*** INPUT MATERIAL Section Begins ***
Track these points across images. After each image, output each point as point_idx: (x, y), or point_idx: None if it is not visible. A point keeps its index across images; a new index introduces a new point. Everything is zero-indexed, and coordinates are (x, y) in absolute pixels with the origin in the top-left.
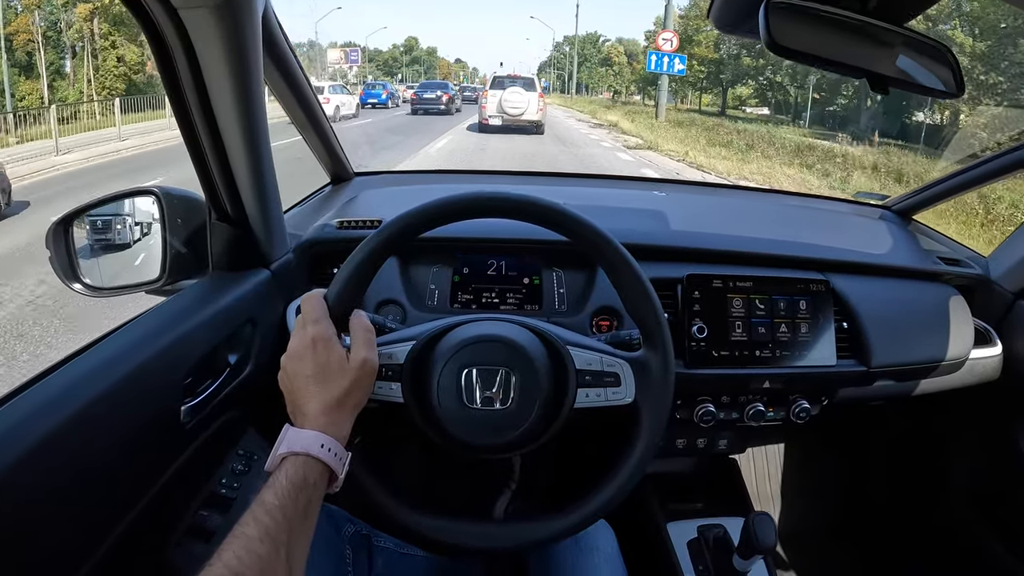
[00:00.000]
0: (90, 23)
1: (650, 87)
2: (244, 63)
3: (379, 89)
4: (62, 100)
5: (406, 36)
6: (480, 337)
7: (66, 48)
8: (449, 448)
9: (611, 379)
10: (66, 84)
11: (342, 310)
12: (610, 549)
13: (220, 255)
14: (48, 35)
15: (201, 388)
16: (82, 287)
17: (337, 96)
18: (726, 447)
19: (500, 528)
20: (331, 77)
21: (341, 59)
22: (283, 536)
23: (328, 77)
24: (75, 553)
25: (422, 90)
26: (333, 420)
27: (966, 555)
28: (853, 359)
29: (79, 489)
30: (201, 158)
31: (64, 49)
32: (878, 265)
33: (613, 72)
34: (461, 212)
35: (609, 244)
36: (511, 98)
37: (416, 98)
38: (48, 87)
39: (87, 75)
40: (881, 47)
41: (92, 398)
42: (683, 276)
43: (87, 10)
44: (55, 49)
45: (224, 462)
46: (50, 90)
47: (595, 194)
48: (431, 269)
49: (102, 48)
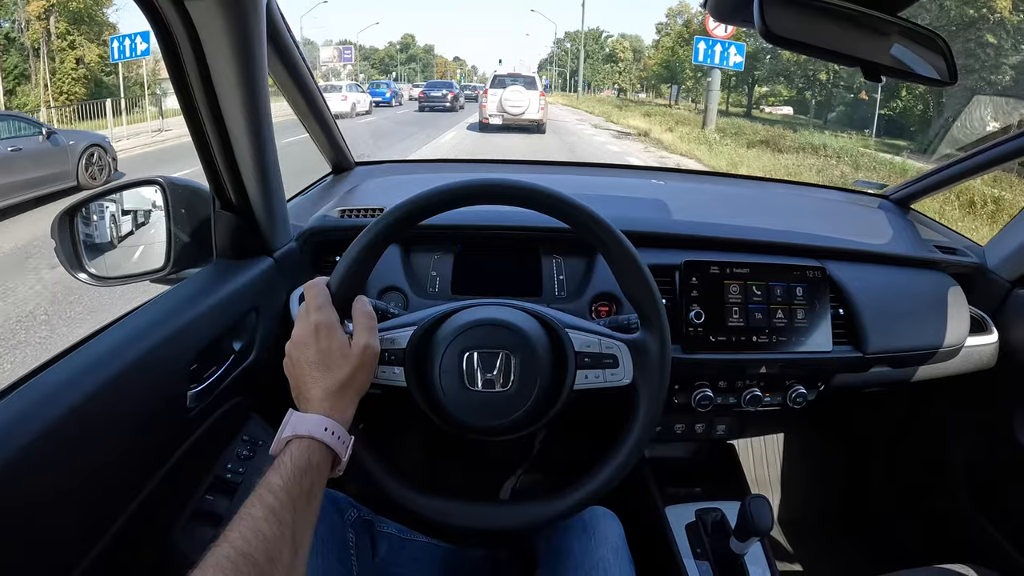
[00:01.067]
0: (45, 22)
1: (663, 84)
2: (249, 54)
3: (383, 88)
4: (20, 108)
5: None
6: (481, 321)
7: (28, 50)
8: (451, 430)
9: (609, 361)
10: (29, 88)
11: (345, 297)
12: (617, 540)
13: (224, 244)
14: (11, 36)
15: (207, 374)
16: (87, 277)
17: (354, 95)
18: (724, 432)
19: (498, 509)
20: (323, 76)
21: (334, 57)
22: (288, 517)
23: (320, 76)
24: (84, 535)
25: (429, 89)
26: (336, 404)
27: (962, 541)
28: (849, 345)
29: (88, 472)
30: (206, 148)
31: (27, 51)
32: (875, 253)
33: (618, 69)
34: (461, 199)
35: (607, 230)
36: (512, 97)
37: (424, 96)
38: (7, 93)
39: (44, 79)
40: (875, 35)
41: (100, 384)
42: (680, 262)
43: (40, 7)
44: (20, 52)
45: (229, 447)
46: (9, 96)
47: (595, 182)
48: (432, 256)
49: (59, 49)
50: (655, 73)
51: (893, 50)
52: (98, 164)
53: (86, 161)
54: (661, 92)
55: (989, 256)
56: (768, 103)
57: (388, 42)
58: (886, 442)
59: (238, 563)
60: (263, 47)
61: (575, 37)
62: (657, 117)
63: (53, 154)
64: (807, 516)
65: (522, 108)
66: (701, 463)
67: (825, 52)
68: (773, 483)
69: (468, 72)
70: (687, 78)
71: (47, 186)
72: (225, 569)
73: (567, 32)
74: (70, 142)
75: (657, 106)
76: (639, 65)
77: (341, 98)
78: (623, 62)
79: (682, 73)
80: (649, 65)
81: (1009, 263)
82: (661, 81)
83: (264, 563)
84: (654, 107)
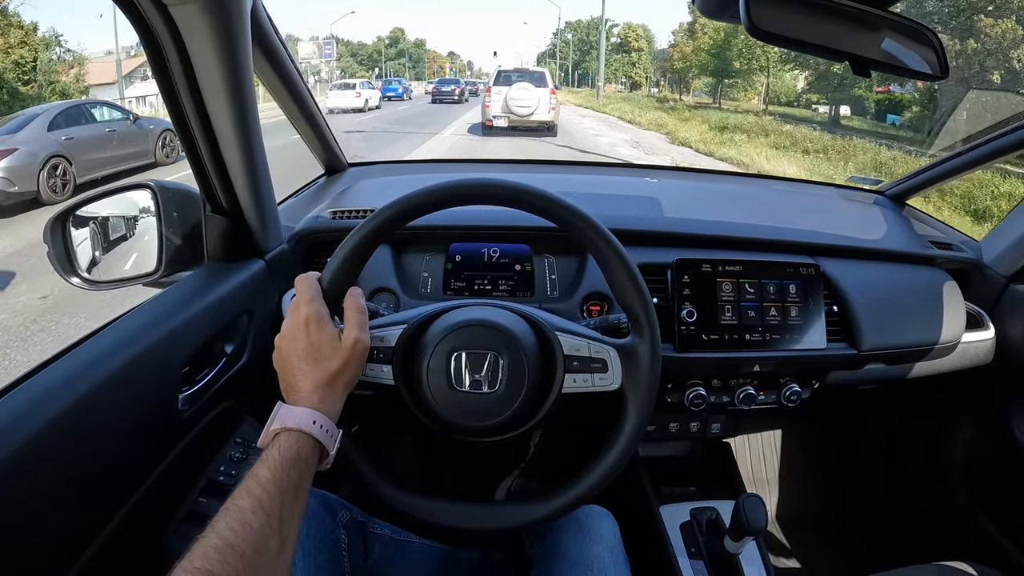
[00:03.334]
0: None
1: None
2: (234, 57)
3: (396, 84)
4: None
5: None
6: (469, 321)
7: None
8: (439, 431)
9: (598, 365)
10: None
11: (335, 293)
12: (612, 539)
13: (215, 247)
14: None
15: (198, 377)
16: (80, 280)
17: (366, 91)
18: (719, 431)
19: (488, 509)
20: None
21: (314, 53)
22: (276, 509)
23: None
24: (76, 538)
25: (440, 85)
26: (324, 397)
27: (960, 538)
28: (843, 342)
29: (80, 476)
30: (194, 151)
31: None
32: (869, 249)
33: (632, 60)
34: (451, 199)
35: (596, 231)
36: (519, 95)
37: (436, 91)
38: None
39: None
40: (864, 30)
41: (91, 387)
42: (672, 260)
43: None
44: None
45: (222, 450)
46: None
47: (588, 181)
48: (424, 257)
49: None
50: (697, 64)
51: (884, 45)
52: (170, 145)
53: (161, 143)
54: (688, 87)
55: (985, 251)
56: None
57: (376, 36)
58: (882, 439)
59: (225, 554)
60: (248, 49)
61: (576, 27)
62: (756, 135)
63: (138, 136)
64: (803, 514)
65: (530, 108)
66: (696, 462)
67: (813, 47)
68: (769, 481)
69: (462, 67)
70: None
71: (131, 162)
72: (212, 560)
73: (568, 22)
74: (150, 126)
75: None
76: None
77: (355, 95)
78: (636, 52)
79: (745, 62)
80: (686, 54)
81: (1005, 258)
82: (708, 73)
83: (251, 554)
84: (710, 110)
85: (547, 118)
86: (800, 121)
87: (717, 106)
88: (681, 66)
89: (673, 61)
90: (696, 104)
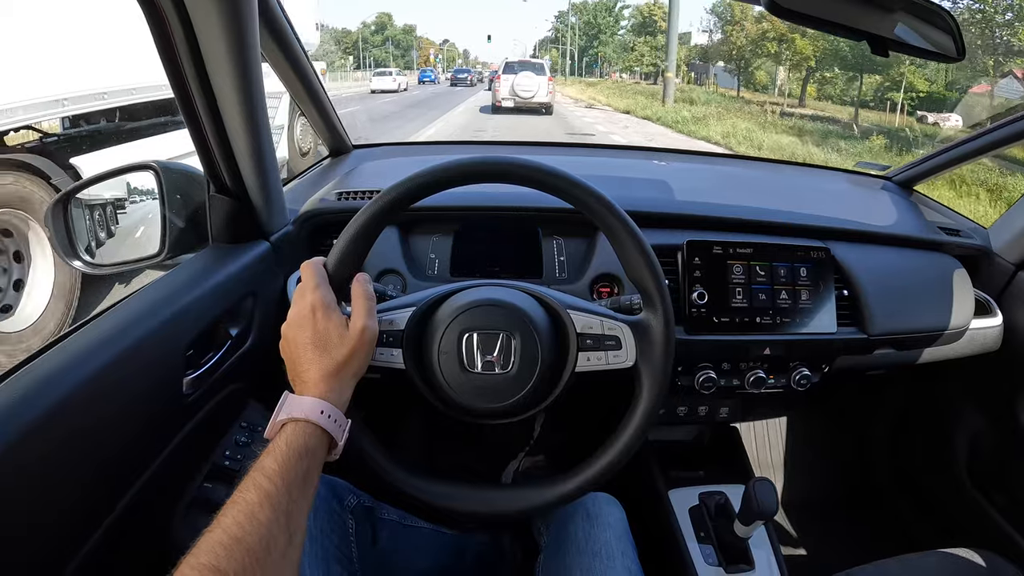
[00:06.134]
0: None
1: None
2: (241, 36)
3: (429, 72)
4: None
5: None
6: (480, 301)
7: None
8: (451, 414)
9: (612, 343)
10: None
11: (342, 278)
12: (620, 525)
13: (220, 228)
14: None
15: (203, 360)
16: (82, 264)
17: (400, 78)
18: (728, 415)
19: (499, 493)
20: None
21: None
22: (283, 502)
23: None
24: (80, 524)
25: (458, 73)
26: (333, 387)
27: (966, 524)
28: (853, 327)
29: (84, 460)
30: (199, 131)
31: None
32: (879, 234)
33: (654, 44)
34: (460, 178)
35: (610, 208)
36: (523, 82)
37: (454, 78)
38: None
39: None
40: (881, 10)
41: (95, 371)
42: (683, 242)
43: None
44: None
45: (227, 435)
46: None
47: (596, 163)
48: (431, 238)
49: None
50: (819, 53)
51: (900, 25)
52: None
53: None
54: (754, 77)
55: (993, 238)
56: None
57: (361, 23)
58: (890, 425)
59: (231, 549)
60: (255, 28)
61: (583, 9)
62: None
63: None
64: (811, 500)
65: (532, 92)
66: (704, 446)
67: (831, 25)
68: (776, 466)
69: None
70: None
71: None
72: (218, 555)
73: (574, 4)
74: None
75: (826, 121)
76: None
77: (392, 80)
78: (663, 34)
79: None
80: (753, 31)
81: (1014, 246)
82: (843, 67)
83: (258, 549)
84: (803, 120)
85: (545, 100)
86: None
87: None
88: (751, 53)
89: (737, 46)
90: (800, 112)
*** INPUT MATERIAL Section Ends ***
• _PROBLEM TO SOLVE_
After locating the line containing "[00:00.000]" in the entries above, return it and every line after it exactly, ending at the line containing "57: (388, 42)", without pictures.

• _RESULT FOR THIS TASK_
[00:00.000]
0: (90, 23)
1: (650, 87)
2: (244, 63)
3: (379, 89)
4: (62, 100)
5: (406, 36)
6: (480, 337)
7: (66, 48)
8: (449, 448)
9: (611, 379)
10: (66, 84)
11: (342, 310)
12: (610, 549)
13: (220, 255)
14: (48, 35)
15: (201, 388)
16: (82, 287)
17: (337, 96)
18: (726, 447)
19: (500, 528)
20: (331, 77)
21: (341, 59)
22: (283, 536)
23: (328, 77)
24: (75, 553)
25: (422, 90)
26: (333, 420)
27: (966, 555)
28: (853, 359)
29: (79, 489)
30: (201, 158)
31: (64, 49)
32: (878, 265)
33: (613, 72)
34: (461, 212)
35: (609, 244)
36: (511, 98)
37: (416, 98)
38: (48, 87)
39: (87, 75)
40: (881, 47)
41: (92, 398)
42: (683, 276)
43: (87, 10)
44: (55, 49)
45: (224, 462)
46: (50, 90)
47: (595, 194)
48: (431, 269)
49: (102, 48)
[00:01.067]
0: (45, 22)
1: (663, 84)
2: (249, 54)
3: (383, 88)
4: (20, 108)
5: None
6: (481, 321)
7: (28, 50)
8: (451, 430)
9: (609, 361)
10: (29, 88)
11: (345, 297)
12: (617, 540)
13: (224, 244)
14: (11, 36)
15: (207, 374)
16: (87, 277)
17: (354, 95)
18: (724, 432)
19: (498, 509)
20: (323, 76)
21: (334, 57)
22: (288, 517)
23: (320, 76)
24: (84, 535)
25: (429, 89)
26: (336, 404)
27: (962, 541)
28: (849, 345)
29: (88, 472)
30: (206, 148)
31: (27, 51)
32: (875, 253)
33: (618, 69)
34: (461, 199)
35: (607, 230)
36: (512, 97)
37: (424, 96)
38: (7, 93)
39: (44, 79)
40: (875, 35)
41: (100, 384)
42: (680, 262)
43: (40, 7)
44: (20, 52)
45: (229, 447)
46: (9, 96)
47: (595, 182)
48: (432, 256)
49: (59, 49)
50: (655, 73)
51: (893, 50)
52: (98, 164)
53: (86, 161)
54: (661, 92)
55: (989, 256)
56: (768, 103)
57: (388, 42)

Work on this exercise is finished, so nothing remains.